» **Exercise description**: Within these entries, which lines include the string "back"? Copy each one.

» **Stored data**:
[Start of section]

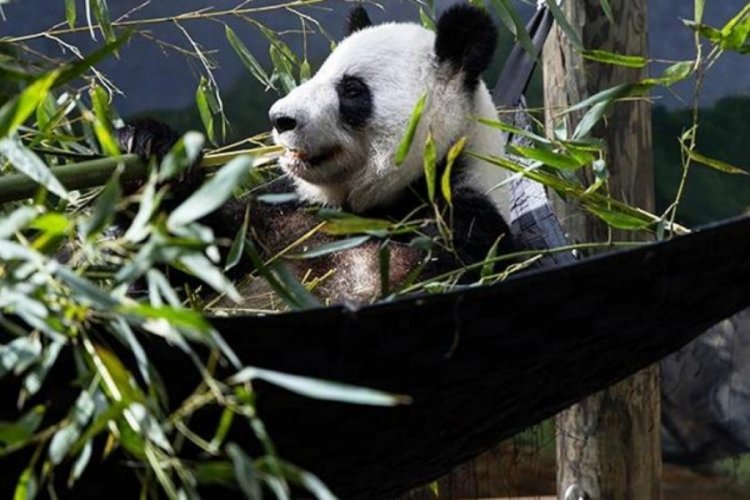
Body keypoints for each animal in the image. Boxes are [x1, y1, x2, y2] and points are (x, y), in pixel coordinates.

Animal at [118, 3, 514, 308]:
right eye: (316, 74)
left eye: (351, 90)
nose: (280, 119)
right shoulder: (281, 211)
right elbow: (188, 266)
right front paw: (147, 148)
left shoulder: (461, 222)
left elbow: (401, 277)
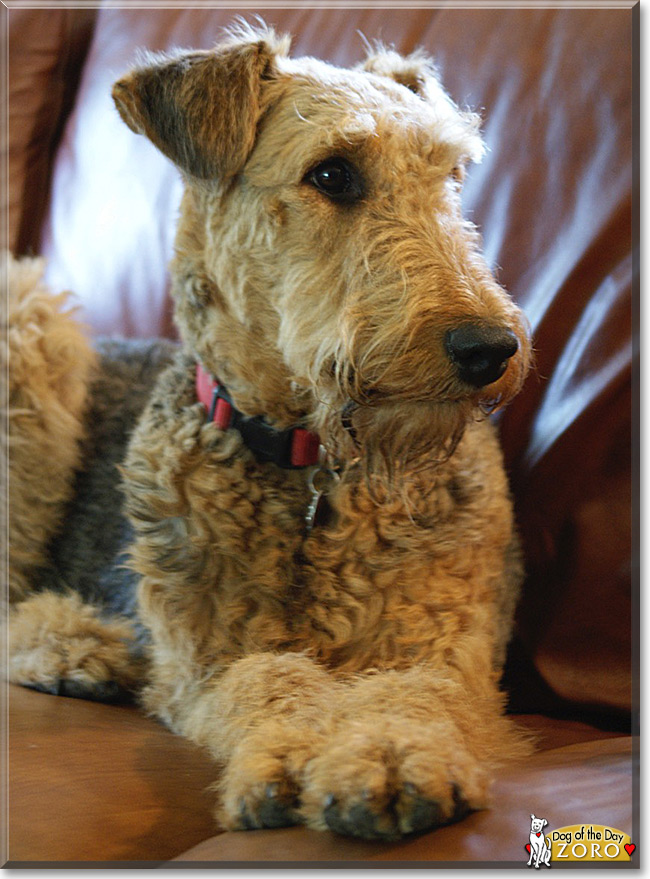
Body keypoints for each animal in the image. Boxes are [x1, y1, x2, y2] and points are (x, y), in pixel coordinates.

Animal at [6, 24, 532, 844]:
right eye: (333, 173)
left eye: (451, 174)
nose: (490, 348)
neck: (314, 465)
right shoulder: (206, 658)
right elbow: (269, 677)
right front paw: (295, 752)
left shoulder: (442, 643)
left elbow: (414, 693)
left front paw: (390, 756)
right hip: (30, 321)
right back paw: (76, 643)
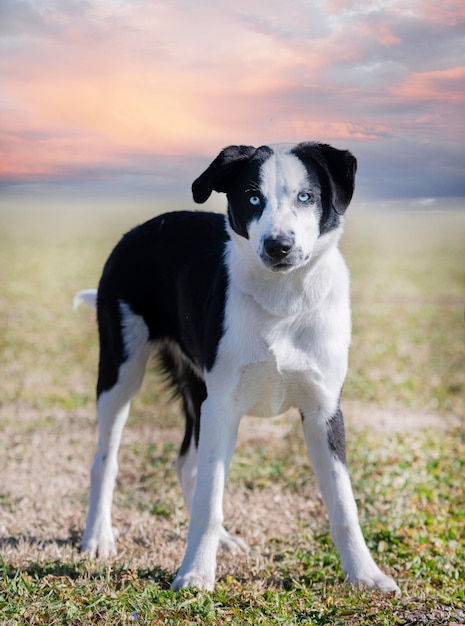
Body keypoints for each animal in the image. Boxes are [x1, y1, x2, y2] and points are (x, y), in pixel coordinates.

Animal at [76, 141, 398, 588]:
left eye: (306, 197)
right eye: (252, 198)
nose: (278, 246)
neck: (283, 300)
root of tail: (140, 229)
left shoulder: (324, 410)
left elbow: (344, 505)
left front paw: (366, 575)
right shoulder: (223, 406)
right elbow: (210, 501)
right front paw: (195, 574)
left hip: (196, 390)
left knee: (186, 463)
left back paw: (224, 541)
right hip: (121, 372)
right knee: (105, 461)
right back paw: (97, 537)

[End of section]

» **Exercise solution**:
right back paw: (76, 643)
left back paw: (224, 541)
right back paw: (97, 537)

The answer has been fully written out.